I have had some Irish patients leading me to reread things that, in my culture, were considered alcohol abuse in a different social way, not only related to addiction problems. In Irish culture the ” heavy drinking ” is part of being together, of having fun. It is a tradition passed on from their families.
My patients, living abroad, find themselves among countrymen, even with family and children and got drunk to have fun together, to feel part of their world of origin .
With these patients I realized how much I had to be different and delicate in dealing with the “alcohol “issue. All issues related to addiction and substance abuses were present in them, but there was also another “new”, cultural element, that as a therapist I had to learn to modulate my thoughts.
The harmful effects of the substance on the body, could not enter the mind of my patients, they did not exist.
The mere thinking of a funny alternative was a thought very hard to be taken into my patients’ consideration because it meant betraying their culture and their country and therefore being excluded from the community.
It meant becoming stranger to themselves, living in a grey non-membership area.
In the context of a multilingual analytical work, the analyst is also more sensitive to non-verbal aspects of communication.
The patient’s story is heard not only from the point of view of the meaning. It is heard also from the point of view of the sound and poetic : thus it is more easily to catch those emotional and bodily dissonances expressing unconscious patient voices.
Language may be considered a shared experience, a relational one: it allows us to transmit each other what we feel, what we think , and vice versa. And it helps us to understand if one understands us or what one thinks.
The linguistic aspect is an aspect of the relationship, but not the most important.
There are also other channels of communication.
Let’s consider for example the relationship Newborn-Mother.
It is now known that the interactions between a mother and her baby, in the first days, months of life, are possible because, immediately after birth, it is already present in the baby a capacity/need to be in relation: it precedes his possibility to express verbally.
Essentially it is a very efficient system of non-verbal emotional, but facial, vocal and gestural, a system which remains active for the rest of his existence.
Day by day the newborn, who expresses himself through his crying and body, and the mother try to create a common language among themselves which will allow both to feel recognized, understood and loved.
I guess with my foreign patients, but not only with foreign ones, it is set in motion this kind of ” emotional adjustment” which is not related to verbal but to what comes before and traces its origins from the mother-newborn dyad.
I meet with them in a “transitional space” similar in its construction to the dynamics occurring between a child, who is learning to speak and his mother.

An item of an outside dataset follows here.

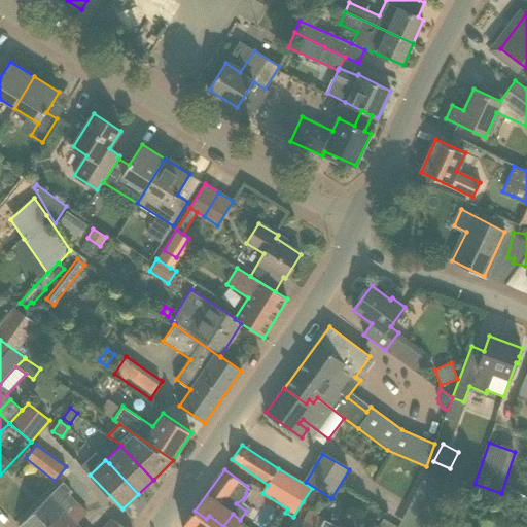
[(398,526),(425,526),(443,488),(421,478),(398,526)]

Mother says a word, the child repeats it in his way and his babbling is the interpretation of the way the mother has shown the world. At that point the mother integrates into her way of speaking the babble of the child.
Language becomes maternal as it contains and outlines the feelings and experiences both of the mother and of the child.
In the studio the analyst interprets, the patient babbles in response to interpretation, the therapist reinterprets, transforming what the patient said: in this way a new meaning is produced .
So therapist and patient come to speak the same language.
The analyst acts as a mother who teaches a new language to the patient, the language to decipher his inner world.
Not to mention that even the silent presence of the mother tongue and the culture of the therapist, as otherness, may affect the meeting.
Foreign is not at least the language that the patient speaks, but the part that everyone has inside, which requires a space and an interpreter in order to accommodate, mean and transform it.